Although we have discussed the idea of the monster being Frankenstein’s foil, no other comparisons have been made for the monster. In the following post, I intend to show how Elizabeth serves as a foil to the monster as well.
In a sense, both Elizabeth and the monster are similar characters, since their fathers abandoned them. Apart from that, the similarities between the two end. Unlike the monster, Elizabeth was adopted by a family, Frankenstein’s father “my father did not hesitate… accompany the little Elizabeth to her future home” (Shelly 66), leaving her with someone to care for her. This small difference then causes a contrasting split in the development of Elizabeth and the monster. While Elizabeth blissfully enjoys being sheltered and guided, the monster must struggle through constant bereavement and misjudgment. Even the education of the two is dissimilar, since Elizabeth was “educate[d]” (Shelly 65) by Frankenstein’s father, while the monster was educated by “ Paradise Lost… Plutarch’s Lives, and the Sorrows of Werter” (Shelly 142).
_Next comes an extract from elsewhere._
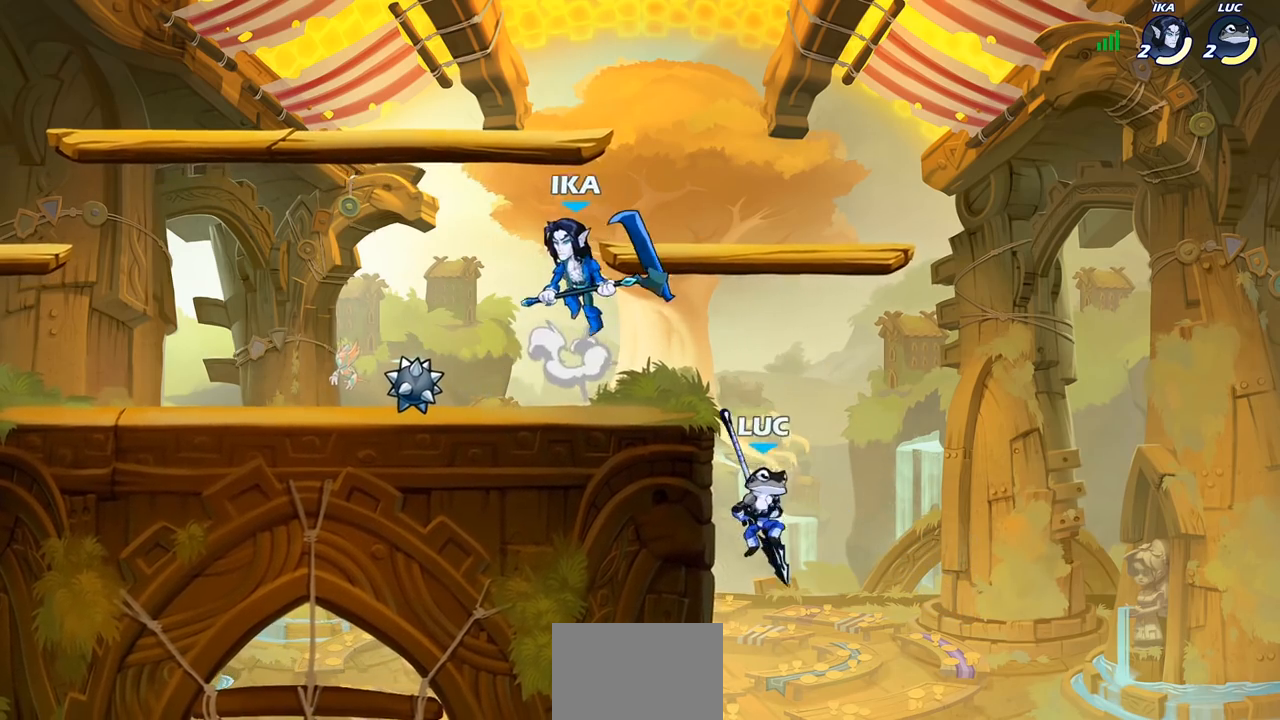
{"buttons": ["SQUARE"], "left_stick": "left", "right_stick": "down-left", "events": [[100, "CROSS", "down"], [133, "left_stick", "up"], [217, "CROSS", "up"], [233, "left_stick", "left"], [300, "CROSS", "down"], [400, "SQUARE", "down"], [417, "CROSS", "up"], [433, "right_stick", "down-left"]]}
In the case of the monster, he also had no guidance on how to interpret the works he read, leading him to have an unrealistic perception of the world. With all this in mind, the end results come to no surprise, Elizabeth being a “lively” “benevolent” girl– that is up until Frankenstein leaves –while the monster goes on to become, well, a monster. So in the end, the adopted orphan triumphed over the rejected orphan.
Retrospectively, a new foil to the monster arises, Elizabeth, who also helps in emphasizing Shelly’s stance on the importance of family and family values. As we have already discussed, as Frankenstein distances himself from his family he becomes more pessimistic and maniacal, or more monstrous, since he has no one who can condole or guide him. So it comes to no surprise that the monster parallels these unfortunate attributes.